> [EXERCISE REQUIREMENTS]
Only the lines that include "Favorecidos" should be copied from the data below.
-------- DATA RECORDS
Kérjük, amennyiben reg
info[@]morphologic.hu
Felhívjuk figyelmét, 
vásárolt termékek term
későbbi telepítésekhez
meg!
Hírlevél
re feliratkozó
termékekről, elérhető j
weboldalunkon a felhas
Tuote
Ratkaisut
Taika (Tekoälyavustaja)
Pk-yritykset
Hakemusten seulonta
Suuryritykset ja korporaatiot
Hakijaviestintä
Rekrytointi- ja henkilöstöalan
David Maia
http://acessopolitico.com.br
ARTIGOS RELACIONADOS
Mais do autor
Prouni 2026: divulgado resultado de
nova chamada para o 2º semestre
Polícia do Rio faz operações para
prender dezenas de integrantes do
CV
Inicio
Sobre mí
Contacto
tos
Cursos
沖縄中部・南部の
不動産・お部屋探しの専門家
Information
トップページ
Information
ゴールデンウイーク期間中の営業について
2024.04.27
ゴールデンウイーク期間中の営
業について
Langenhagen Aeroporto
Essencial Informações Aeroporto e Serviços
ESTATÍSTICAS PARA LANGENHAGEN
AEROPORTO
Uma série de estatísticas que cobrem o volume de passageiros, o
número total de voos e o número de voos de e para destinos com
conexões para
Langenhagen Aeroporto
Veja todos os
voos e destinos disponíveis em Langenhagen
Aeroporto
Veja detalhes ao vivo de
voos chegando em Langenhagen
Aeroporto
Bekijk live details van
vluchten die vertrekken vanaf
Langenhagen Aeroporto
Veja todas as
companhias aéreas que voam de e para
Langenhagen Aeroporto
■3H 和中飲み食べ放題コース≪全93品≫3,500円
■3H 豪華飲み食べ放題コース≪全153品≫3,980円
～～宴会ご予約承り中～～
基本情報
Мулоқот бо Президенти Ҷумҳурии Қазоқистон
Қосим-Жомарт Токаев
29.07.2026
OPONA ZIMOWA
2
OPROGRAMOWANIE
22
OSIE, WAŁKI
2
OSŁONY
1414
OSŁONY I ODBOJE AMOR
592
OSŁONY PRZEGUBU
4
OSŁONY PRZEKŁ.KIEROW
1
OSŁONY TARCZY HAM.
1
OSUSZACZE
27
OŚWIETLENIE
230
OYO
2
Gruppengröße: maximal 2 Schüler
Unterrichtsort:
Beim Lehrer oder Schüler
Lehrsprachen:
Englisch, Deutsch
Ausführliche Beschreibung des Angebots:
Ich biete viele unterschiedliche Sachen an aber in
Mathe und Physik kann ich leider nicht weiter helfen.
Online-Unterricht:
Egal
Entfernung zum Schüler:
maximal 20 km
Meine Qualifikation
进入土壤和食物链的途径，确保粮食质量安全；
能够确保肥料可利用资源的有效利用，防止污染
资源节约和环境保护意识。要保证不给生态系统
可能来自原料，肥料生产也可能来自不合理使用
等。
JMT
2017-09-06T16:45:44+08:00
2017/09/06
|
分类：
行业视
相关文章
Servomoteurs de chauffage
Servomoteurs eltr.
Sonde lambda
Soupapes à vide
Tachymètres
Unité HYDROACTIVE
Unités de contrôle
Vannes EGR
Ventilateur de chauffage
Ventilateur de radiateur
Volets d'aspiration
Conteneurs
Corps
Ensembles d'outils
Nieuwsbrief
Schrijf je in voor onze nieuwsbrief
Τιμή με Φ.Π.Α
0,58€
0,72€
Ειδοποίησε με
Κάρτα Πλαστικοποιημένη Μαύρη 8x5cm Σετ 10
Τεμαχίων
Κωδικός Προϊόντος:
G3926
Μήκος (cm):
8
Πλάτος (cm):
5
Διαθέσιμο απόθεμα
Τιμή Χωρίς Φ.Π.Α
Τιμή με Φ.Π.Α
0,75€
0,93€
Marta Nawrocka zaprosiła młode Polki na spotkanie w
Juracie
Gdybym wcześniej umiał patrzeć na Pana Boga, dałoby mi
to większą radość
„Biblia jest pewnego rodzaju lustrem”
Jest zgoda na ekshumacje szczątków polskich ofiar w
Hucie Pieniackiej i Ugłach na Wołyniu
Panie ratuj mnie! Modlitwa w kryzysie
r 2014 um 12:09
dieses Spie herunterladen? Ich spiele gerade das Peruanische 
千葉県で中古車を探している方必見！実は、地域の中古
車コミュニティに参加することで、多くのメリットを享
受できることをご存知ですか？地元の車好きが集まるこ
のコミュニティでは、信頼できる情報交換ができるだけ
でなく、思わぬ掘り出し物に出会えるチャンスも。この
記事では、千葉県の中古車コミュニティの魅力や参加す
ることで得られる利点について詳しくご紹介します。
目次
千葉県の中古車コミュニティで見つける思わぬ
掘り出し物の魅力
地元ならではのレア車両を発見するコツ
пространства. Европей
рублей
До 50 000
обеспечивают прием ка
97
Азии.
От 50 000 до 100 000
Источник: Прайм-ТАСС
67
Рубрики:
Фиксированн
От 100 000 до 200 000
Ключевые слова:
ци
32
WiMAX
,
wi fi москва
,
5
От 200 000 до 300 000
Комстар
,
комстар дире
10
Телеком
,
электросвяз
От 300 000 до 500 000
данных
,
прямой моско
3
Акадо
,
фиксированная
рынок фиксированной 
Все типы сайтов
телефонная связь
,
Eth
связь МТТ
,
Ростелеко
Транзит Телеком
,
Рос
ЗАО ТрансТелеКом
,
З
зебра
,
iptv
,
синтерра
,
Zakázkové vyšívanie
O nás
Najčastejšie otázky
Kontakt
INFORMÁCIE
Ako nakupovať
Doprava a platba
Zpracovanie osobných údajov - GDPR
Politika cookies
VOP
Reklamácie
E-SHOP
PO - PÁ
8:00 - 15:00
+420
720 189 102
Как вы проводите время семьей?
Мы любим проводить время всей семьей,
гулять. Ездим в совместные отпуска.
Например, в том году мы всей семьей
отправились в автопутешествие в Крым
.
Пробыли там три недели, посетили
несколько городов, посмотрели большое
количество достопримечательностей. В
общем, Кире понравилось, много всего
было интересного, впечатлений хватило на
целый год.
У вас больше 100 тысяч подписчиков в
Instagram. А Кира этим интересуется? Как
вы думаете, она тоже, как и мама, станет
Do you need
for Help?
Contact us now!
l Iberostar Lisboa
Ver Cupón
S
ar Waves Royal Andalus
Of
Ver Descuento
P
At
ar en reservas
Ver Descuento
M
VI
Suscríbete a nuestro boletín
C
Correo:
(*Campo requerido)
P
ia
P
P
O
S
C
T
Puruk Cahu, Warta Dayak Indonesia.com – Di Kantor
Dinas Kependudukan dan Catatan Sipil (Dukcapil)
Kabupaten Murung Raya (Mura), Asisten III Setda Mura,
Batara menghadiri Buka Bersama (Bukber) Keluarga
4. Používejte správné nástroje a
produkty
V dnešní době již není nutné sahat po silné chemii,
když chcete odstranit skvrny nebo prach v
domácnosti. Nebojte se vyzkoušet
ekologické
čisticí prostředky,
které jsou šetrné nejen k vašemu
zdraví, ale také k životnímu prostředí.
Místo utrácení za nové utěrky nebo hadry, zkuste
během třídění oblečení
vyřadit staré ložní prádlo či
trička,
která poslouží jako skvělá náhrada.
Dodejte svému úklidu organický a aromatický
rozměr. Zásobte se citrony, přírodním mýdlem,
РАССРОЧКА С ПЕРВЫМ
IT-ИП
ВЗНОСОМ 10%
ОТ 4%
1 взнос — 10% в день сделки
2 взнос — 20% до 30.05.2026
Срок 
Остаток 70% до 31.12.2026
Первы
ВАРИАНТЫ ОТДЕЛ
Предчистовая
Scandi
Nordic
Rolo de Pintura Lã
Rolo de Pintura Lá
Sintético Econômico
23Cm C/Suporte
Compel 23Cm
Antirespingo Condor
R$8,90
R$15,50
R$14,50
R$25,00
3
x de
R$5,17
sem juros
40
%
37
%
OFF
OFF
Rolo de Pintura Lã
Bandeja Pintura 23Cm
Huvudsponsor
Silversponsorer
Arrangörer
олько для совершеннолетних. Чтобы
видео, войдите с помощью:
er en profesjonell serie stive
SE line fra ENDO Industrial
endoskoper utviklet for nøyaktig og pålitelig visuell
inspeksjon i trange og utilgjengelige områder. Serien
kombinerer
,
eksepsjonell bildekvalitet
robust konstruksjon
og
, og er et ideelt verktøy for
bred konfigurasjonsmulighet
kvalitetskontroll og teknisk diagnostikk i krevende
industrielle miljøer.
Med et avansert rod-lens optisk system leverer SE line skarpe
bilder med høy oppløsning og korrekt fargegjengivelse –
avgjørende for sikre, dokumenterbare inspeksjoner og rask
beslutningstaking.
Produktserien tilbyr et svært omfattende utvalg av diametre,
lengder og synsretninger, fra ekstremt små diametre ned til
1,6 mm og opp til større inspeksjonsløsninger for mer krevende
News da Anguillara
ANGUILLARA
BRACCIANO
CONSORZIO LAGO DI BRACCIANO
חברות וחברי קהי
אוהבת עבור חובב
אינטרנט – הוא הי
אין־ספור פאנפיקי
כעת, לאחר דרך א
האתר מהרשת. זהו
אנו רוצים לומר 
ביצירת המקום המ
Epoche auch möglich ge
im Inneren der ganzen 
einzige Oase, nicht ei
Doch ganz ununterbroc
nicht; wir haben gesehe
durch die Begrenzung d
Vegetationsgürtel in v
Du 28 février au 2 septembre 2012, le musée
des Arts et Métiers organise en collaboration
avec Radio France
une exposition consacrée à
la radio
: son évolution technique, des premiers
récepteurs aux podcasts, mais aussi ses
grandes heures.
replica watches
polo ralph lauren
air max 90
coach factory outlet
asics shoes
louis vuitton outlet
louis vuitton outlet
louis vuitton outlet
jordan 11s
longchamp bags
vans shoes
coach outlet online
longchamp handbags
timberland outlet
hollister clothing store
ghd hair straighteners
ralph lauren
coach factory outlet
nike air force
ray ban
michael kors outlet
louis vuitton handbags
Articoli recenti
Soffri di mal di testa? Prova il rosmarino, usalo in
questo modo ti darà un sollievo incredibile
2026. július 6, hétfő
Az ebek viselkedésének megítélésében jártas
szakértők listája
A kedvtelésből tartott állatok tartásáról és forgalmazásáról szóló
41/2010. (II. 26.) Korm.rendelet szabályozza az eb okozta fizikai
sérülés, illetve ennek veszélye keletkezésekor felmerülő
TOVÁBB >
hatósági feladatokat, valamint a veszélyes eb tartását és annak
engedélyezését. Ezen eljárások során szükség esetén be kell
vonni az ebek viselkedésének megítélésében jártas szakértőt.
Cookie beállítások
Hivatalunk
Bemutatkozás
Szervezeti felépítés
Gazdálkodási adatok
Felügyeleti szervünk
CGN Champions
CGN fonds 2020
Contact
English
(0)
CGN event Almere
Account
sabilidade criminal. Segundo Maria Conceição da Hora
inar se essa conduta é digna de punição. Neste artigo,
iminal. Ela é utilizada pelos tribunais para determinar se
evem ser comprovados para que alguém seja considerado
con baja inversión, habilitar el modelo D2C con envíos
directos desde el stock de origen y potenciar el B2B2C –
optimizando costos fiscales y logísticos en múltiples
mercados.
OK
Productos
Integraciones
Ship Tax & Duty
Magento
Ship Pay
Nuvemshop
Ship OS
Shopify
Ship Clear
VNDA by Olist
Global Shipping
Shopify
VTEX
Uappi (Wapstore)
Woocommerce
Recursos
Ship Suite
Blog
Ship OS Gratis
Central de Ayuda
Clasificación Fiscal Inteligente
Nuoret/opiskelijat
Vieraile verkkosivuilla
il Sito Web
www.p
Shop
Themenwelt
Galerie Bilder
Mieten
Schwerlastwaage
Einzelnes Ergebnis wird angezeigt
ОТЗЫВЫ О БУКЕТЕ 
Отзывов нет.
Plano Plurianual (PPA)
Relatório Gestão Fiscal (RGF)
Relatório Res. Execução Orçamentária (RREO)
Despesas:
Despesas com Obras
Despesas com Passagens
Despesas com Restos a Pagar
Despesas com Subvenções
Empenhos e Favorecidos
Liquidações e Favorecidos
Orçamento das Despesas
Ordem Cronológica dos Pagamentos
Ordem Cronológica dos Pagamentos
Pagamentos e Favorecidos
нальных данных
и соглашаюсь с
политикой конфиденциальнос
----------------
> [RESPONSE TO THIS EXERCISE]
Empenhos e Favorecidos
Liquidações e Favorecidos
Pagamentos e Favorecidos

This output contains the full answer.